Pedro Bernardo Guimarães (1884-1948), filho

As Esculturas de meu Pai

As esculturas de meu Pai - Há muito de exagero, às vezes, muito de ficciosa criação nos que fazem a história anedótica dos que morrem em cheio de celebridade, rebuscando excentricidades características da vida dos que biografam.

Sem que me constranjam preconceitos ou convenções a que a afinidade de sangue me levaria, limitando minhas expansões admiradoras ao autor d' A Escrava Isaura, eu posso dizer muito à vontade que meu pai, BernardoGuimarães, sendo o mais popular e o mais nacional dos nossos romancistas até hoje não escapou a esse vezo.

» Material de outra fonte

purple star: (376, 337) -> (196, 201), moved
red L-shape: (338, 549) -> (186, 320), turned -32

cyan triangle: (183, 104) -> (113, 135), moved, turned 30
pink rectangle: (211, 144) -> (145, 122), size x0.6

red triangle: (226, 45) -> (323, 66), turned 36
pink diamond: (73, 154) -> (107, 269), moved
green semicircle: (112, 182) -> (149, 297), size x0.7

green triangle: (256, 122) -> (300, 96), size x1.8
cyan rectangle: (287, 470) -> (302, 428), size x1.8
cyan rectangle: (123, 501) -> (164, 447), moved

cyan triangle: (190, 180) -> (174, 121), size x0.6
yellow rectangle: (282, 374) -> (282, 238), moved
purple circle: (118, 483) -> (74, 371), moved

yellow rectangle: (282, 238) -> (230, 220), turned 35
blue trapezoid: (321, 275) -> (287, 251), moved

Por todas as terras onde andou, em Goiás, onde exerceu o juizado de Catalão; em Queluz de Minas, onde foi professor, em Ouro Preto, onde nasceu e residiu durante mor parte de sua vida; em S. Paulo, onde estudou direito em companhia de Aureliano Lessa e Álvares de Azevedo, e arrancou sua carta de "bacharel formado", como rezam os dizeres do pergaminho, pelo seu bom humor comunicativo e gênio delicadamente bondoso, deixou só amigos.

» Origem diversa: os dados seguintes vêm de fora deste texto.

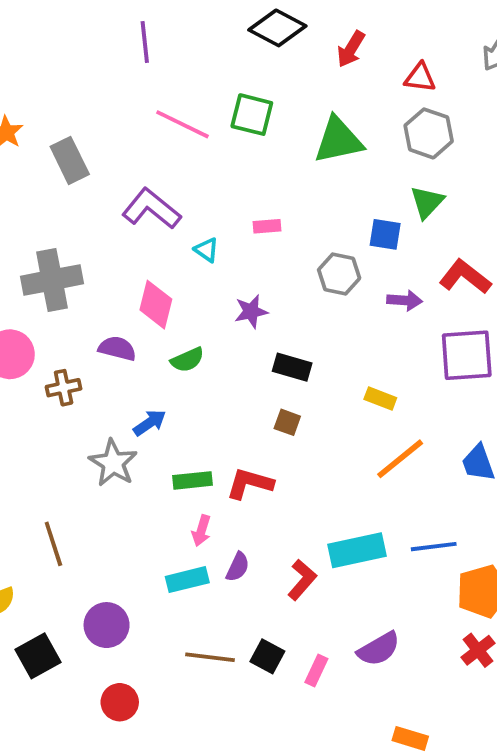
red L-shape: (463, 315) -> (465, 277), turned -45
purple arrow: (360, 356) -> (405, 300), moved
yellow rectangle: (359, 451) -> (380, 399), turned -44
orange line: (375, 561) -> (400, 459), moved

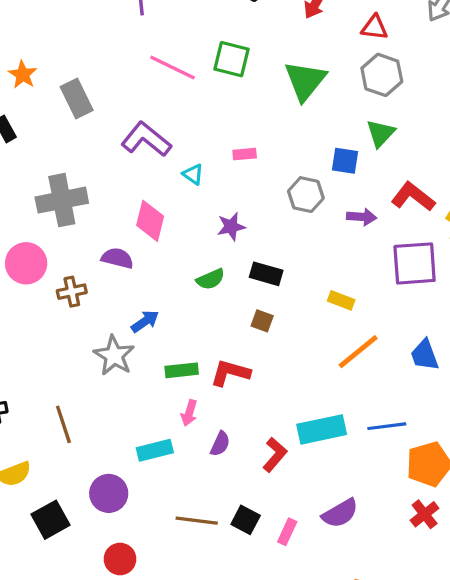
green triangle: (338, 140) -> (305, 81), turned -39
green semicircle: (187, 360) -> (211, 279), moved
cyan rectangle: (187, 580) -> (155, 450), moved

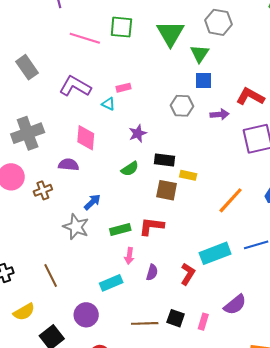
green triangle: (381, 133) -> (200, 54), moved
pink rectangle: (245, 154) -> (123, 88), moved
yellow rectangle: (341, 300) -> (188, 175), moved
brown square: (262, 321) -> (167, 190), size x1.5

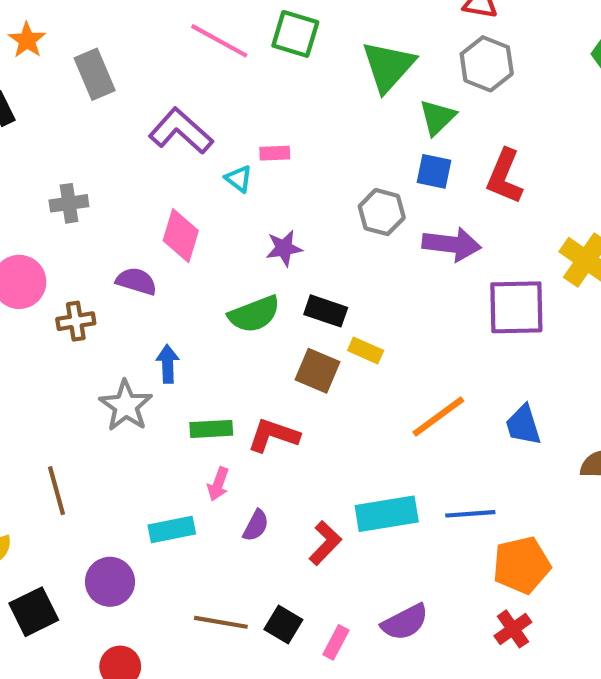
red L-shape: (250, 97) -> (505, 176), moved, turned -108
purple arrow: (220, 114) -> (452, 244), size x1.5
gray cross: (28, 133) -> (69, 203), size x0.6
green semicircle: (130, 169) -> (254, 314), size x1.4
blue arrow: (92, 202) -> (168, 364), turned -60

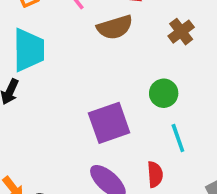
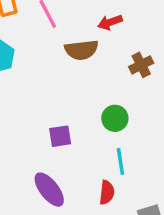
purple square: (109, 123) -> (60, 136), size x0.6
red semicircle: (155, 174) -> (107, 192), moved

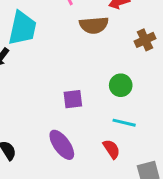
cyan line: (120, 162) -> (124, 123), turned -70
red semicircle: (107, 192) -> (112, 149), turned -42

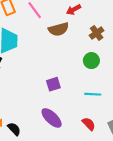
green circle: (121, 85) -> (91, 61), moved
red semicircle: (112, 149) -> (89, 124), moved

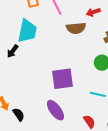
purple square: (53, 84) -> (62, 79), size x1.6

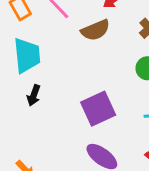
black arrow: (13, 51) -> (34, 95), moved

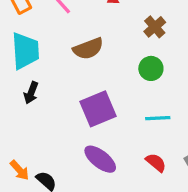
brown semicircle: (95, 30) -> (88, 49), moved

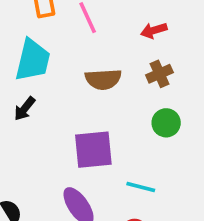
brown cross: (155, 27) -> (159, 74), moved
cyan line: (158, 118) -> (141, 187), moved

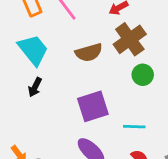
cyan trapezoid: (33, 60) -> (33, 50), turned -40
brown cross: (159, 74) -> (130, 39), size x1.6

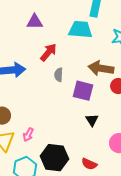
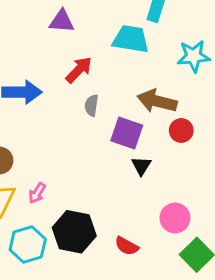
black triangle: (92, 120) -> (141, 166), moved

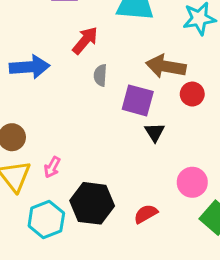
red semicircle: (127, 246) -> (146, 214), turned 125

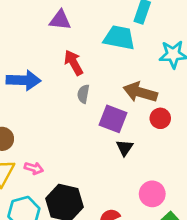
red arrow: (85, 40) -> (74, 63), turned -75
pink arrow: (52, 167) -> (34, 168), turned -108

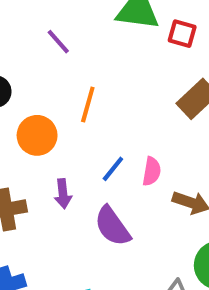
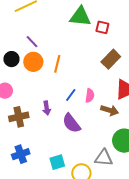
purple line: (58, 42) -> (32, 42), moved
orange circle: (37, 135) -> (33, 62), moved

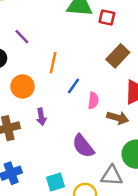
orange circle: (33, 62) -> (22, 86), moved
blue line: (71, 95) -> (74, 86), moved
purple semicircle: (71, 123) -> (83, 146), moved

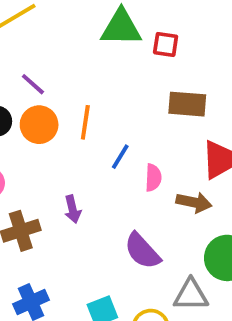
brown rectangle: (118, 56) -> (187, 104), turned 55
orange circle: (22, 86) -> (39, 125), moved

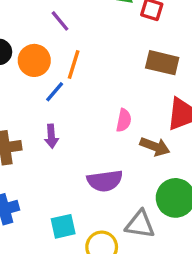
purple line: (33, 84) -> (60, 21), moved
blue line: (120, 157) -> (55, 92), moved
purple semicircle: (142, 251) -> (105, 181), turned -64

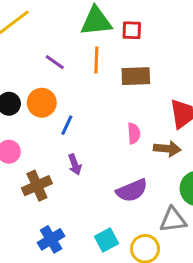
brown rectangle: (162, 63) -> (136, 76), moved
orange line: (74, 65) -> (96, 60), moved

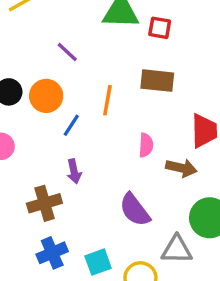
orange line: (96, 60) -> (107, 100), moved
brown cross: (37, 186) -> (44, 203), moved
purple semicircle: (132, 190) -> (135, 210), turned 68
blue cross: (51, 239) -> (52, 253), moved

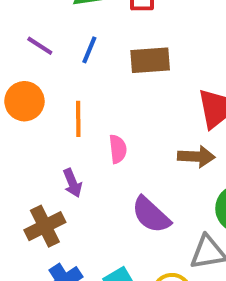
orange line: (107, 100) -> (78, 119), moved
blue line: (71, 125) -> (89, 50), moved
pink semicircle: (146, 145) -> (118, 149), moved

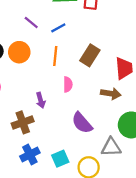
blue line: (89, 50) -> (58, 28), turned 32
brown rectangle: (150, 60) -> (90, 55), moved, turned -60
orange line: (78, 119) -> (55, 56), moved

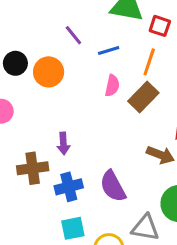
orange line: (55, 56) -> (149, 62), moved
pink semicircle: (68, 84) -> (112, 86), moved
blue cross: (30, 155) -> (69, 187), moved

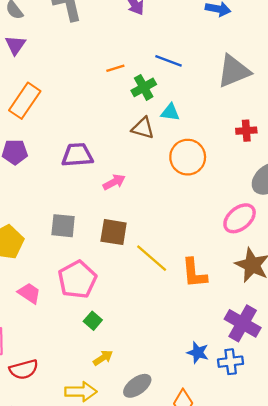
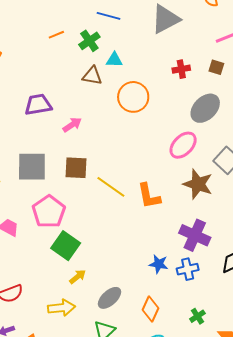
orange line: (115, 68) -> (56, 35), moved
gray square: (63, 226) -> (32, 167), size x1.4
green square: (93, 321) -> (66, 246), size x1.8

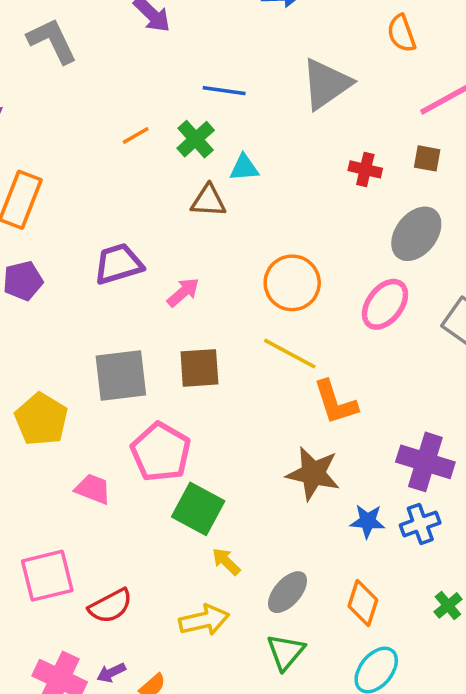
red cross: (181, 69) -> (365, 169), turned 30
orange circle: (133, 97) -> (292, 283), moved
brown star: (198, 184) -> (313, 474), moved
yellow line: (111, 187) -> (290, 354), moved
yellow arrow: (78, 277) -> (226, 562), turned -90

Não raro eu encontro com um desses, que tiveram relações íntimas com o Poeta, e se os topos, de[s]fiam o rosário de anedotas, em sabendo que sou filho.

Seriamente que me mostro encantado, embora nas narrativas confundam-se coisas aceitáveis com as fabulosas piadas de que o inteligente savoir-faire de meu pai seria incapaz.

Assim, tenho caladamente digerido facécias de Bocage que andam impressas em edições de dez tostões, para gáudio do povo, lançadas à conta da responsabilidade espiritual de Bernardo.

E sempre, finalizando, os narradores invocam que eu, "filho do rebento ilustre", diga se não "foi exato" o episódio, coagindo-me, dentro do silêncio de devida gentileza, a autenticar o "caso contado" entre muito elogio que põe uma peia e não permite que se negue, contrariando.

Ademais, chegando o centenário de meu pai, dispenso-me de dizer que esses seus contemporâneos sobreviventes tenham já sobre a cabeça alvíssima respeitável neve, e à velhice devemos um culto que não admite contradizer narradores venerandos, mesmo que constitua, pela sua sensaboria, um crime de lesa-espírito atribuir a piada ao talentoso poeta boêmio.

Valem mais, porém, as intenções do que as palavras, - e no fundo as intenções desses evocadores são deliciosamente puras e boas, encerrando sempre o desejo de homenagem cativante.